* _Aim of the exercise_
After locating the line containing "X100000Y-930000D03*", transcribe that line and all following lines exactly, stopping only at the end of the records.

Circuit design data:
◇ ◇ ◇

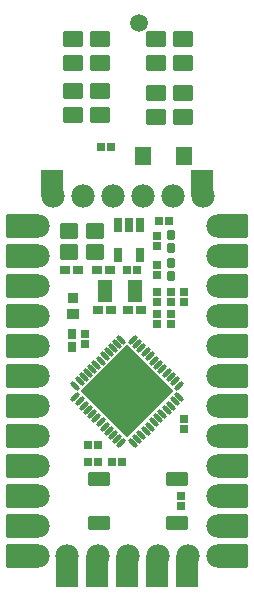
<source format=gts>
%FSLAX36Y36*%
%MOIN*%

%AMMACRO1*1,1,$1,$2,$3*1,1,$1,$4,$5*1,1,$1,0-$2,0-$3*1,1,$1,0-$4,0-$5*20,1,$1,$2,$3,$4,$5,0*20,1,$1,$4,$5,0-$2,0-$3,0*20,1,$1,0-$2,0-$3,0-$4,0-$5,0*20,1,$1,0-$4,0-$5,$2,$3,0*4,1,4,$2,$3,$4,$5,0-$2,0-$3,0-$4,0-$5,$2,$3,0*%
%AMMACRO2*1,1,$1,$2,$3*1,1,$1,$4,$5*20,1,$1,$2,$3,$4,$5,0*%
%ADD10R,0.0780X0.0580*%
%ADD11MACRO1,0.008X-0.0285X-0.0228X-0.0285X0.0228*%
%ADD12R,0.0296X0.0276*%
%ADD13MACRO1,0.004X-0.0118X0.0128X0.0118X0.0128*%
%ADD14MACRO1,0.004X0.0128X0.0118X0.0128X-0.0118*%
%ADD15MACRO1,0.004X0.0156X0.0106X0.0156X-0.0106*%
%ADD16MACRO1,0.004X-0.0156X0.0106X-0.0156X-0.0106*%
%ADD17MACRO1,0.004X-0.0156X-0.0106X-0.0156X0.0106*%
%ADD18MACRO1,0.004X0.0156X-0.0106X0.0156X0.0106*%
%ADD19MACRO1,0.004X-0.0106X0.0156X0.0106X0.0156*%
%ADD20MACRO1,0.004X-0.0106X-0.0156X0.0106X-0.0156*%
%ADD21R,0.0380X0.0355*%
%ADD22MACRO1,0.004X-0.017X-0.0157X-0.017X0.0157*%
%ADD23MACRO1,0.004X-0.0118X-0.0197X-0.0118X0.0197*%
%ADD24MACRO1,0.008X-0.0098X-0.0118X-0.0098X0.0118*%
%ADD25MACRO1,0.004X-0.0335X0.0197X0.0335X0.0197*%
%ADD26MACRO1,0.004X0.0118X-0.0128X-0.0118X-0.0128*%
%ADD27MACRO2,0.015X-0.0086X0.0086X0.0086X-0.0086*%
%ADD28MACRO2,0.015X-0.0086X-0.0086X0.0086X0.0086*%
%ADD29MACRO1,0.004X0.1531X0X0X-0.1531*%
%ADD30MACRO1,0.004X-0.0276X0.0236X0.0276X0.0236*%
%ADD31MACRO1,0.004X-0.0197X-0.0354X-0.0197X0.0354*%
%ADD32MACRO1,0.008X-0.0236X0.0276X0.0236X0.0276*%
%ADD33C,0.0594*%
%ADD34C,0.0780*%
%ADD35MACRO1,0.008X-0.05X0.035X0.05X0.035*%
%ADD36R,0.0780X0.1080*%

%LPD*%
D10*
G01*
X200000Y-605000D03*
G01*
X700000Y-605000D03*
D11*
G01*
X268989Y-183989D03*
G01*
X268989Y-103989D03*
G01*
X270000Y-360000D03*
G01*
X270000Y-280000D03*
G01*
X635000Y-185000D03*
G01*
X635000Y-105000D03*
G01*
X635000Y-365000D03*
G01*
X635000Y-285000D03*
D12*
G01*
X630000Y-1628299D03*
G01*
X630000Y-1661700D03*
D13*
G01*
X353699Y-1514000D03*
G01*
X320299Y-1514000D03*
G01*
X431700Y-1515000D03*
G01*
X398299Y-1515000D03*
D14*
G01*
X550000Y-1056700D03*
G01*
X550000Y-1023299D03*
D12*
G01*
X640000Y-1373299D03*
G01*
X640000Y-1406700D03*
D14*
G01*
X595000Y-981700D03*
G01*
X595000Y-948299D03*
G01*
X595000Y-1056700D03*
G01*
X595000Y-1023299D03*
G01*
X640000Y-981700D03*
G01*
X640000Y-948299D03*
D13*
G01*
X481700Y-875000D03*
G01*
X448299Y-875000D03*
D15*
G01*
X453541Y-1010000D03*
D16*
G01*
X496458Y-1010000D03*
D17*
G01*
X396458Y-1010000D03*
D18*
G01*
X353541Y-1010000D03*
D15*
G01*
X348541Y-875000D03*
D16*
G01*
X391458Y-875000D03*
D17*
G01*
X286458Y-875000D03*
D18*
G01*
X243541Y-875000D03*
D19*
G01*
X265000Y-1131458D03*
D20*
G01*
X265000Y-1088541D03*
D12*
G01*
X310000Y-1088299D03*
G01*
X310000Y-1121700D03*
D13*
G01*
X589700Y-713000D03*
G01*
X556300Y-713000D03*
D21*
G01*
X270010Y-967440D03*
D22*
G01*
X270005Y-1022558D03*
D23*
G01*
X492400Y-826185D03*
G01*
X417599Y-826185D03*
G01*
X417599Y-723814D03*
G01*
X455000Y-723814D03*
G01*
X492400Y-723814D03*
D24*
G01*
X595000Y-853345D03*
G01*
X595000Y-896654D03*
G01*
X595000Y-759410D03*
G01*
X595000Y-802718D03*
D25*
G01*
X355079Y-1571159D03*
G01*
X614920Y-1571156D03*
G01*
X355079Y-1716842D03*
G01*
X614920Y-1716842D03*
D14*
G01*
X550000Y-981700D03*
G01*
X550000Y-948299D03*
D26*
G01*
X320299Y-1460000D03*
G01*
X353699Y-1460000D03*
D14*
G01*
X550000Y-891700D03*
G01*
X550000Y-858299D03*
D12*
G01*
X550000Y-763299D03*
G01*
X550000Y-796700D03*
D27*
G01*
X430550Y-1107400D03*
G01*
X416620Y-1121330D03*
G01*
X402690Y-1135260D03*
G01*
X388759Y-1149190D03*
G01*
X374829Y-1163120D03*
G01*
X360899Y-1177050D03*
G01*
X347039Y-1190910D03*
G01*
X333109Y-1204840D03*
G01*
X319179Y-1218769D03*
G01*
X305249Y-1232699D03*
G01*
X291319Y-1246630D03*
G01*
X277390Y-1260560D03*
D28*
G01*
X277390Y-1299449D03*
G01*
X291319Y-1313379D03*
G01*
X305249Y-1327310D03*
G01*
X319179Y-1341240D03*
G01*
X333109Y-1355170D03*
G01*
X347039Y-1369100D03*
G01*
X360899Y-1382960D03*
G01*
X374829Y-1396890D03*
G01*
X388759Y-1410820D03*
G01*
X402690Y-1424750D03*
G01*
X416620Y-1438680D03*
G01*
X430550Y-1452609D03*
D27*
G01*
X469439Y-1452609D03*
G01*
X483369Y-1438680D03*
G01*
X497300Y-1424750D03*
G01*
X511230Y-1410820D03*
G01*
X525159Y-1396890D03*
G01*
X539089Y-1382960D03*
G01*
X552949Y-1369100D03*
G01*
X566879Y-1355170D03*
G01*
X580809Y-1341240D03*
G01*
X594739Y-1327310D03*
G01*
X608669Y-1313379D03*
G01*
X622599Y-1299449D03*
D28*
G01*
X622599Y-1260560D03*
G01*
X608669Y-1246630D03*
G01*
X594739Y-1232699D03*
G01*
X580809Y-1218769D03*
G01*
X566879Y-1204840D03*
G01*
X552949Y-1190910D03*
G01*
X539089Y-1177050D03*
G01*
X525159Y-1163120D03*
G01*
X511230Y-1149190D03*
G01*
X497300Y-1135260D03*
G01*
X483369Y-1121330D03*
G01*
X469439Y-1107400D03*
D29*
G01*
X449995Y-1280004D03*
D30*
G01*
X256693Y-814445D03*
G01*
X343306Y-814445D03*
G01*
X343306Y-745545D03*
G01*
X256693Y-745547D03*
D31*
G01*
X375787Y-945000D03*
G01*
X474212Y-945000D03*
D11*
G01*
X545000Y-365000D03*
G01*
X545000Y-285000D03*
G01*
X360000Y-360000D03*
G01*
X360000Y-280000D03*
G01*
X545000Y-185000D03*
G01*
X545000Y-105000D03*
G01*
X358989Y-183989D03*
G01*
X358989Y-103989D03*
D32*
G01*
X504070Y-495000D03*
G01*
X637928Y-495000D03*
D13*
G01*
X396500Y-465000D03*
G01*
X363099Y-465000D03*
D33*
G01*
X488000Y-53000D03*
D34*
G01*
X350999Y-1830000D03*
G01*
X450999Y-1830000D03*
G01*
X550999Y-1830000D03*
G01*
X650999Y-1830000D03*
G01*
X750999Y-1830000D03*
G01*
X750999Y-1730000D03*
G01*
X750999Y-1630000D03*
G01*
X750999Y-1530000D03*
G01*
X750999Y-1430000D03*
G01*
X750999Y-1330000D03*
G01*
X750999Y-1230000D03*
G01*
X750999Y-1130000D03*
G01*
X750999Y-1030000D03*
G01*
X750999Y-930000D03*
G01*
X750999Y-830000D03*
G01*
X750999Y-730000D03*
G01*
X700999Y-630000D03*
G01*
X600999Y-630000D03*
G01*
X500999Y-630000D03*
G01*
X400999Y-630000D03*
G01*
X300999Y-630000D03*
G01*
X150999Y-1830000D03*
G01*
X150999Y-1730000D03*
G01*
X150999Y-1630000D03*
G01*
X150999Y-1530000D03*
G01*
X150999Y-1430000D03*
G01*
X150999Y-1330000D03*
G01*
X150999Y-1230000D03*
G01*
X150999Y-1130000D03*
G01*
X150999Y-1030000D03*
G01*
X150999Y-930000D03*
G01*
X150999Y-830000D03*
G01*
X150999Y-730000D03*
G01*
X200999Y-630000D03*
G01*
X250000Y-1830000D03*
D35*
G01*
X800000Y-730000D03*
G01*
X800000Y-830000D03*
G01*
X800000Y-930000D03*
G01*
X800000Y-1030000D03*
G01*
X800000Y-1130000D03*
G01*
X800000Y-1230000D03*
G01*
X800000Y-1330000D03*
G01*
X800000Y-1430000D03*
G01*
X800000Y-1530000D03*
G01*
X800000Y-1630000D03*
G01*
X800000Y-1730000D03*
G01*
X800000Y-1830000D03*
G01*
X100000Y-1830000D03*
G01*
X100000Y-1730000D03*
G01*
X100000Y-1630000D03*
G01*
X100000Y-1530000D03*
G01*
X100000Y-1430000D03*
D36*
G01*
X250000Y-1880000D03*
G01*
X350000Y-1880000D03*
G01*
X450000Y-1880000D03*
D35*
G01*
X100000Y-1330000D03*
G01*
X100000Y-1130000D03*
G01*
X100000Y-1030000D03*
G01*
X100000Y-1230000D03*
G01*
X100000Y-930000D03*
G01*
X100000Y-830000D03*
G01*
X100000Y-730000D03*
D36*
G01*
X550000Y-1880000D03*
G01*
X650000Y-1880000D03*
D10*
G01*
X200000Y-570000D03*
G01*
X700000Y-570000D03*
M02*

</source>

◇ ◇ ◇

* _Answer area_
X100000Y-930000D03*
G01*
X100000Y-830000D03*
G01*
X100000Y-730000D03*
D36*
G01*
X550000Y-1880000D03*
G01*
X650000Y-1880000D03*
D10*
G01*
X200000Y-570000D03*
G01*
X700000Y-570000D03*
M02*

</source>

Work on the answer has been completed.